Edited "Huckleberry Finn" Removes N-word
January 7, 2011
Mark Twain’s classic The Adventures of Huckleberry Finn has had a long history of stirring controversy since it was first released in 1885. For years, many educators banned the book from school reading lists for its repeated use of racial slurs, including 219 instances of the N-word.
A new, sanitized version of Huckleberry Finn, edited by Auburn Montgomery Twain scholar Alan Gribben, replaces the racial slur with “slave.” Gribben hopes the substitutions will make the book more accessible for grade school classrooms and "general readers" who may have been discouraged by the original’s offensive language, he told Publishers Weekly. "For a single word to form a barrier, it seems such an unnecessary state of affairs," he said.

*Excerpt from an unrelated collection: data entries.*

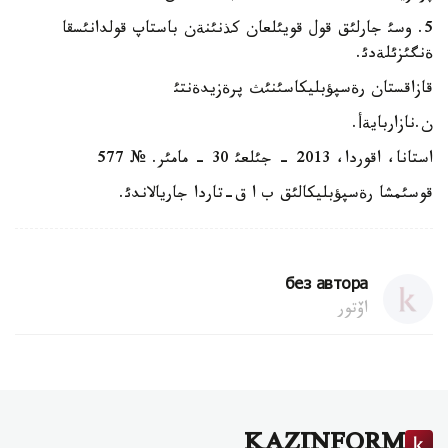
5. وسئ جارلئق قول قويئلعان كذنئنةن باستاپ قولدانئسقا
ةنگئزئلةدئ.
قازاقستان رةسپؤبليكاسئنئث پرةزيدةنتئ
ن.نازاربايةأ.
استانا، اقوردا، 2013 - جئلعئ 30 - مامئر. № 577
قوسئمشا رةسپؤبليكالئق ب ا ق-تاردا جاريالاندئ.
без автора
اۆتور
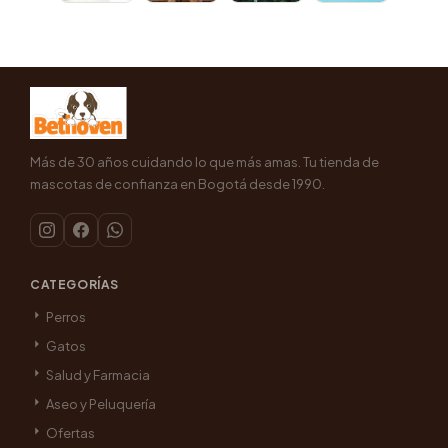
Más de 30 años cuidando lo que más amas. Tu tienda de
mascotas de confianza en Bogotá desde 1990.
CATEGORÍAS
Perros
Gatos
Salud y Farmacia
Aseo y Peluquería
Ofertas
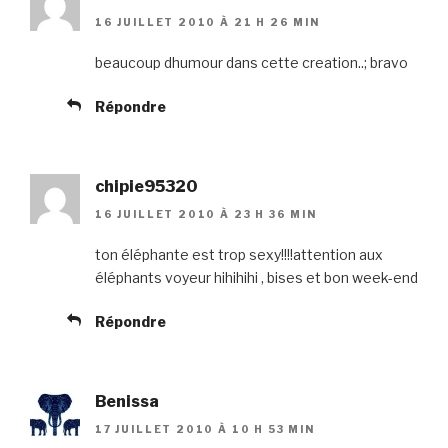
16 JUILLET 2010 À 21 H 26 MIN
beaucoup dhumour dans cette creation..; bravo
Répondre
chipie95320
16 JUILLET 2010 À 23 H 36 MIN
ton éléphante est trop sexy!!!!attention aux
éléphants voyeur hihihihi , bises et bon week-end
Répondre
Benissa
17 JUILLET 2010 À 10 H 53 MIN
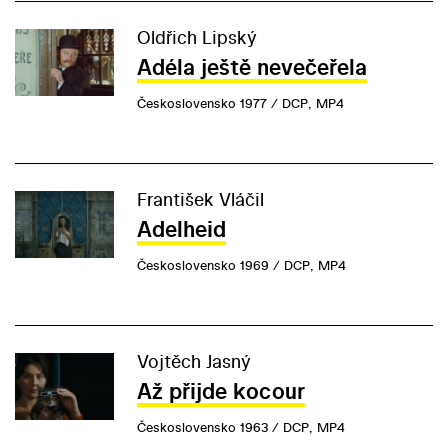
Oldřich Lipský
Adéla ještě nevečeřela
Československo 1977 / DCP, MP4
František Vláčil
Adelheid
Československo 1969 / DCP, MP4
Vojtěch Jasný
Až přijde kocour
Československo 1963 / DCP, MP4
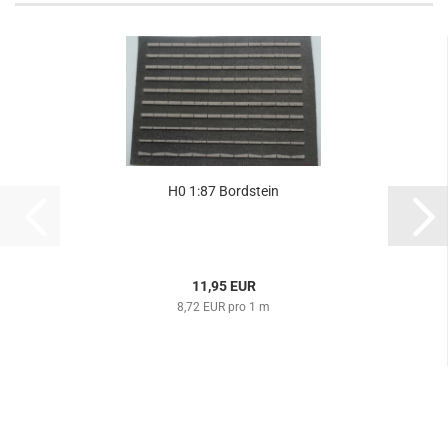
H0 1:87 Bordstein
11,95 EUR
8,72 EUR pro 1 m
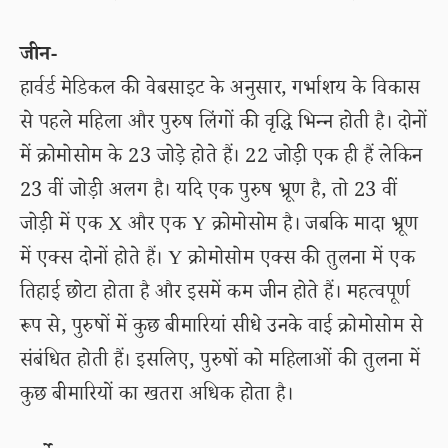
जीन-
हार्वर्ड मेडिकल की वेबसाइट के अनुसार, गर्भाशय के विकास
से पहले महिला और पुरुष लिंगों की वृद्धि भिन्न होती है। दोनों
में क्रोमोसोम के 23 जोड़े होते हैं। 22 जोड़ी एक ही हैं लेकिन
23 वीं जोड़ी अलग है। यदि एक पुरुष भ्रूण है, तो 23 वीं
जोड़ी में एक X और एक Y क्रोमोसोम है। जबकि मादा भ्रूण
में एक्स दोनों होते हैं। Y क्रोमोसोम एक्स की तुलना में एक
तिहाई छोटा होता है और इसमें कम जीन होते हैं। महत्वपूर्ण
रूप से, पुरुषों में कुछ बीमारियां सीधे उनके वाई क्रोमोसोम से
संबंधित होती हैं। इसलिए, पुरुषों को महिलाओं की तुलना में
कुछ बीमारियों का खतरा अधिक होता है।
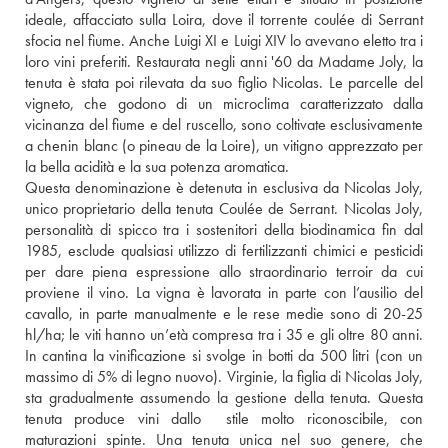
ideale, affacciato sulla Loira, dove il torrente coulée di Serrant 
sfocia nel fiume. Anche Luigi XI e Luigi XIV lo avevano eletto tra i 
loro vini preferiti. Restaurata negli anni '60 da Madame Joly, la 
tenuta è stata poi rilevata da suo figlio Nicolas. Le parcelle del 
vigneto, che godono di un microclima caratterizzato dalla 
vicinanza del fiume e del ruscello, sono coltivate esclusivamente 
a chenin blanc (o pineau de la Loire), un vitigno apprezzato per 
la bella acidità e la sua potenza aromatica. 
Questa denominazione è detenuta in esclusiva da Nicolas Joly, 
unico proprietario della tenuta Coulée de Serrant. Nicolas Joly, 
personalità di spicco tra i sostenitori della biodinamica fin dal 
1985, esclude qualsiasi utilizzo di fertilizzanti chimici e pesticidi 
per dare piena espressione allo straordinario terroir da cui 
proviene il vino. La vigna è lavorata in parte con l’ausilio del 
cavallo, in parte manualmente e le rese medie sono di 20-25 
hl/ha; le viti hanno un’età compresa tra i 35 e gli oltre 80 anni. 
In cantina la vinificazione si svolge in botti da 500 litri (con un 
massimo di 5% di legno nuovo). Virginie, la figlia di Nicolas Joly, 
sta gradualmente assumendo la gestione della tenuta. Questa 
tenuta produce vini dallo  stile molto riconoscibile, con 
maturazioni spinte. Una tenuta unica nel suo genere, che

Critics, including Craig Hotchkiss, the Education Program Manager at the Mark Twain House and Museum, argue the sanitized version “destroys the book's potency as great historical literature” and teaching tool. “Huckleberry Finn is not a happy or comfortable book to read,” Hotchkiss wrote on huffingtonpost.com, “but there can be no doubt that it still is one of the essential books we Americans should read in order to understand and reflect upon the ugliest and most divisive aspect of our national story and character.”
Would you want your child to read the original text or the new, cleaned-up version?